* Your instructions:
Rewrite all the records, swapping "common name" for "vernacular name" wherever it appears and keeping everything else unchanged.

* Task inputs:
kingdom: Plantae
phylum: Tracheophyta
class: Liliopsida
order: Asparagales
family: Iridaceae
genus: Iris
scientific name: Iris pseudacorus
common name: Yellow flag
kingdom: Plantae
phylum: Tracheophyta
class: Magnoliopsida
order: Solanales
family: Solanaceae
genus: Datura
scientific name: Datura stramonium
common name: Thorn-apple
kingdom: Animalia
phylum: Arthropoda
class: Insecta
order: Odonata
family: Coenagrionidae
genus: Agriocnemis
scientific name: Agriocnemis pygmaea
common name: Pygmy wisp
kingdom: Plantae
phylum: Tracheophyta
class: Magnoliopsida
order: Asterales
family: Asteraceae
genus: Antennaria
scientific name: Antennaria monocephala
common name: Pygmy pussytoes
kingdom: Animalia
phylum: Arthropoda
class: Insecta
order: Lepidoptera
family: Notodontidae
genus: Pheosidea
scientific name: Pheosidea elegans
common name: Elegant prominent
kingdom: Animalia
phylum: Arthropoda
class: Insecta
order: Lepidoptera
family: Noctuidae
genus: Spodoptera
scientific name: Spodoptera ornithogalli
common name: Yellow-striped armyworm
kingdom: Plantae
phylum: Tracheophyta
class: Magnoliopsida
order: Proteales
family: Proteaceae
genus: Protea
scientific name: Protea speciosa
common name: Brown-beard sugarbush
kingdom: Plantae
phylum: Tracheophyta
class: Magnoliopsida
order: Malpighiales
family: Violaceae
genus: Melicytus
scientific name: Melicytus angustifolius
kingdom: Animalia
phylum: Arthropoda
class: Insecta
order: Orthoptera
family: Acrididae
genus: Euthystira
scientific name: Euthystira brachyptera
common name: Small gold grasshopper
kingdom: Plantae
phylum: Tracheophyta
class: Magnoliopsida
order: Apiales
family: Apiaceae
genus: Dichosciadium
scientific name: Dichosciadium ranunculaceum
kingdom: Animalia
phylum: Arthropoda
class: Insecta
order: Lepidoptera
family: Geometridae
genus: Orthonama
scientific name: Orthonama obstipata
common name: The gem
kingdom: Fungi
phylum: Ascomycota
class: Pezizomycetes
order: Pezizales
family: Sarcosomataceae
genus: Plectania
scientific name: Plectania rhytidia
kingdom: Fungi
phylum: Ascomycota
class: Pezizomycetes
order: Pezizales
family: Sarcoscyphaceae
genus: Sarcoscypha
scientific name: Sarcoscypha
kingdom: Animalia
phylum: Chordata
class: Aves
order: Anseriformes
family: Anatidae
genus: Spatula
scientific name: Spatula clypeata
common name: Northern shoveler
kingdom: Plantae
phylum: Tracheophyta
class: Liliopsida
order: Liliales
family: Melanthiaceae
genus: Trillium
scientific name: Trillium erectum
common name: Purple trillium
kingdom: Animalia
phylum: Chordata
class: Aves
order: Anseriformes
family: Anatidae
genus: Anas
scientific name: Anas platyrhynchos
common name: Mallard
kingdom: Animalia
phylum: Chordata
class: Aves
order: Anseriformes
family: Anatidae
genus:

* Correct response:
kingdom: Plantae
phylum: Tracheophyta
class: Liliopsida
order: Asparagales
family: Iridaceae
genus: Iris
scientific name: Iris pseudacorus
vernacular name: Yellow flag
kingdom: Plantae
phylum: Tracheophyta
class: Magnoliopsida
order: Solanales
family: Solanaceae
genus: Datura
scientific name: Datura stramonium
vernacular name: Thorn-apple
kingdom: Animalia
phylum: Arthropoda
class: Insecta
order: Odonata
family: Coenagrionidae
genus: Agriocnemis
scientific name: Agriocnemis pygmaea
vernacular name: Pygmy wisp
kingdom: Plantae
phylum: Tracheophyta
class: Magnoliopsida
order: Asterales
family: Asteraceae
genus: Antennaria
scientific name: Antennaria monocephala
vernacular name: Pygmy pussytoes
kingdom: Animalia
phylum: Arthropoda
class: Insecta
order: Lepidoptera
family: Notodontidae
genus: Pheosidea
scientific name: Pheosidea elegans
vernacular name: Elegant prominent
kingdom: Animalia
phylum: Arthropoda
class: Insecta
order: Lepidoptera
family: Noctuidae
genus: Spodoptera
scientific name: Spodoptera ornithogalli
vernacular name: Yellow-striped armyworm
kingdom: Plantae
phylum: Tracheophyta
class: Magnoliopsida
order: Proteales
family: Proteaceae
genus: Protea
scientific name: Protea speciosa
vernacular name: Brown-beard sugarbush
kingdom: Plantae
phylum: Tracheophyta
class: Magnoliopsida
order: Malpighiales
family: Violaceae
genus: Melicytus
scientific name: Melicytus angustifolius
kingdom: Animalia
phylum: Arthropoda
class: Insecta
order: Orthoptera
family: Acrididae
genus: Euthystira
scientific name: Euthystira brachyptera
vernacular name: Small gold grasshopper
kingdom: Plantae
phylum: Tracheophyta
class: Magnoliopsida
order: Apiales
family: Apiaceae
genus: Dichosciadium
scientific name: Dichosciadium ranunculaceum
kingdom: Animalia
phylum: Arthropoda
class: Insecta
order: Lepidoptera
family: Geometridae
genus: Orthonama
scientific name: Orthonama obstipata
vernacular name: The gem
kingdom: Fungi
phylum: Ascomycota
class: Pezizomycetes
order: Pezizales
family: Sarcosomataceae
genus: Plectania
scientific name: Plectania rhytidia
kingdom: Fungi
phylum: Ascomycota
class: Pezizomycetes
order: Pezizales
family: Sarcoscyphaceae
genus: Sarcoscypha
scientific name: Sarcoscypha
kingdom: Animalia
phylum: Chordata
class: Aves
order: Anseriformes
family: Anatidae
genus: Spatula
scientific name: Spatula clypeata
vernacular name: Northern shoveler
kingdom: Plantae
phylum: Tracheophyta
class: Liliopsida
order: Liliales
family: Melanthiaceae
genus: Trillium
scientific name: Trillium erectum
vernacular name: Purple trillium
kingdom: Animalia
phylum: Chordata
class: Aves
order: Anseriformes
family: Anatidae
genus: Anas
scientific name: Anas platyrhynchos
vernacular name: Mallard
kingdom: Animalia
phylum: Chordata
class: Aves
order: Anseriformes
family: Anatidae
genus:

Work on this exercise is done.